Crawling forward is the easiest. Move hands and feet on the same side at the same time, so right hand and right leg. Then left hand and left leg. Keep your back straight and your core engaged throughout. Try to utilize the full space of the room when bear crawling. Start by just going forward and then backward. Once you are strong on those, add moving laterally.

Swiss Ball Crunch with Twist

This Swiss ball crunch with a twist is an excellent exercise to build up a weak core. You’ll need an exercise ball to do this workout.

Sit on exercise ball, ensuring that your hips are elevated slightly above your knees. Slowly walk your feet forward until you are lying with your back against the ball. Your knees should be at a 90-degree angle. Now, place your hands behind your ears, engage your abs and slowly perform a crunch, twisting at the top, drive your left shoulder toward your right leg.

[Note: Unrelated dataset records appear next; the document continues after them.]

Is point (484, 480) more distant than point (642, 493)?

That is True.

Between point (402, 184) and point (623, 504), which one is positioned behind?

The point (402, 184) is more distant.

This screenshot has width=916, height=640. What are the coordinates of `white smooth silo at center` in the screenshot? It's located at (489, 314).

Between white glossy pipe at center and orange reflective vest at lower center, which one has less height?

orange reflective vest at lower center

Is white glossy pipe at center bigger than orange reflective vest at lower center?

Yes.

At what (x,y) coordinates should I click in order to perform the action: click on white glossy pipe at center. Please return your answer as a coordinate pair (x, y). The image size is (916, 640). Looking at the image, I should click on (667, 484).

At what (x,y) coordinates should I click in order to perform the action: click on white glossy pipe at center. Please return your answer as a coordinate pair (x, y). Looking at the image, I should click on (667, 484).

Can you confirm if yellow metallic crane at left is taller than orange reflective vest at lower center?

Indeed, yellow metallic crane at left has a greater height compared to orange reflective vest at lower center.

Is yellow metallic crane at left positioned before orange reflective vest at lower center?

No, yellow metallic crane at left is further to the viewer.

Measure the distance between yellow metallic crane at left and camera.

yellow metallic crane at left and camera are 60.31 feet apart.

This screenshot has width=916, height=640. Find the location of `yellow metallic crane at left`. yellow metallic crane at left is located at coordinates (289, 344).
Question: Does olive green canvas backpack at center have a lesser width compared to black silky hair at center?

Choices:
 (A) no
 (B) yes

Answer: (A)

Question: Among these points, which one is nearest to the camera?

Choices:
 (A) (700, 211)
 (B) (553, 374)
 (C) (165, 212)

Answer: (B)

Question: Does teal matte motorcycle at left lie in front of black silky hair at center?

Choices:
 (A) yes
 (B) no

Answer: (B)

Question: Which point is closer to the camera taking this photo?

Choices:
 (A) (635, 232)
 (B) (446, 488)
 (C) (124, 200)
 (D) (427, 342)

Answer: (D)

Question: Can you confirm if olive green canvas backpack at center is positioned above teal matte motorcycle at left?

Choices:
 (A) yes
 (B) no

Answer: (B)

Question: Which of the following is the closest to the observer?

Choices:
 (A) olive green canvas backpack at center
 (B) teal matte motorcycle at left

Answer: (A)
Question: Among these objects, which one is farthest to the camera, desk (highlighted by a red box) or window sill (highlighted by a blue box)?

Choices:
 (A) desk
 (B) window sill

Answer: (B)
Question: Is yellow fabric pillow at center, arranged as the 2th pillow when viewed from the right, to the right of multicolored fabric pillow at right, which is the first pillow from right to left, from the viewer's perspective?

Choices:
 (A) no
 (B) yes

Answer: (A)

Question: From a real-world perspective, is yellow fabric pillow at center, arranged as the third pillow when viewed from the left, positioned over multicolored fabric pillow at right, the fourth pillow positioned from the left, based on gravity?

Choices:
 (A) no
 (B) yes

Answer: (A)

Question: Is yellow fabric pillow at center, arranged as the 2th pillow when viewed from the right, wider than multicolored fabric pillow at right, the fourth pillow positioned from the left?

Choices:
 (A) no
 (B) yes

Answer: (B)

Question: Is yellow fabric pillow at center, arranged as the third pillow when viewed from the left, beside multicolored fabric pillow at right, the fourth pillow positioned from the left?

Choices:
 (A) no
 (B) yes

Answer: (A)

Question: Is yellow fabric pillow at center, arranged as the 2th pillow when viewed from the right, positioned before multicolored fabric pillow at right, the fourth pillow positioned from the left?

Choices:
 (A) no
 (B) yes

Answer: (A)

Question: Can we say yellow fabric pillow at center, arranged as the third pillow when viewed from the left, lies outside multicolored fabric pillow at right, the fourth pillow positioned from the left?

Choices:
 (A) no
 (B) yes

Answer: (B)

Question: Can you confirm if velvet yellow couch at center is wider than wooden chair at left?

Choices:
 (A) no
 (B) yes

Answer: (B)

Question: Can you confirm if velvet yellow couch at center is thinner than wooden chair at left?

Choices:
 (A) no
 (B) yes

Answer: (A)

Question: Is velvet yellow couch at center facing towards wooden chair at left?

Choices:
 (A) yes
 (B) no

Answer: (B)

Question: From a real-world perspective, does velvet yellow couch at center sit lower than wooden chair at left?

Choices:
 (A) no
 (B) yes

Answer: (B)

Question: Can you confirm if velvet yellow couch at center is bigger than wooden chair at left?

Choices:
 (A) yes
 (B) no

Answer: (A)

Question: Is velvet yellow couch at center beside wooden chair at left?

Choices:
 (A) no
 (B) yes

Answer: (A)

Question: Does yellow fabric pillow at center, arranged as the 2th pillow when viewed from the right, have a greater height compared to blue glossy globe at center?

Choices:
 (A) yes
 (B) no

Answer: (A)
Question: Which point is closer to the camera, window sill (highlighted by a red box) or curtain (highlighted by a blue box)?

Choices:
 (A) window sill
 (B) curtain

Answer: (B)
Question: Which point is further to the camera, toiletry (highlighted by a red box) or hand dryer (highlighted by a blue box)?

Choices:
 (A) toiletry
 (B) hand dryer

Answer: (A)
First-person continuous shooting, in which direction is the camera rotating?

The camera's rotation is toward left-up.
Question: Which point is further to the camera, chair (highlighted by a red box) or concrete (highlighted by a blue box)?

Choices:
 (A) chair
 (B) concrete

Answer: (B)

Slowly lower your shoulders and repeat the motion, this time driving your right shoulder toward your left leg. Continue this movement, alternating between your left and right side each time.

Single Arm Carry

Select a weight that not to light, it will be carried in one hand. The point is to require you to engage your oblique abdominal muscles to maintain posture while carrying the weight. Lift the weight in one hand by bending your legs and properly addressing the weight. Keep your arms straight and close to your body, engage your core, and stand tall. Walk forward, maintaining your posture for around 25 steps, or 30 seconds.

Set the weight down, switch arms, and repeat. Aim for 4 sets of 50 steps, 25 steps per leg.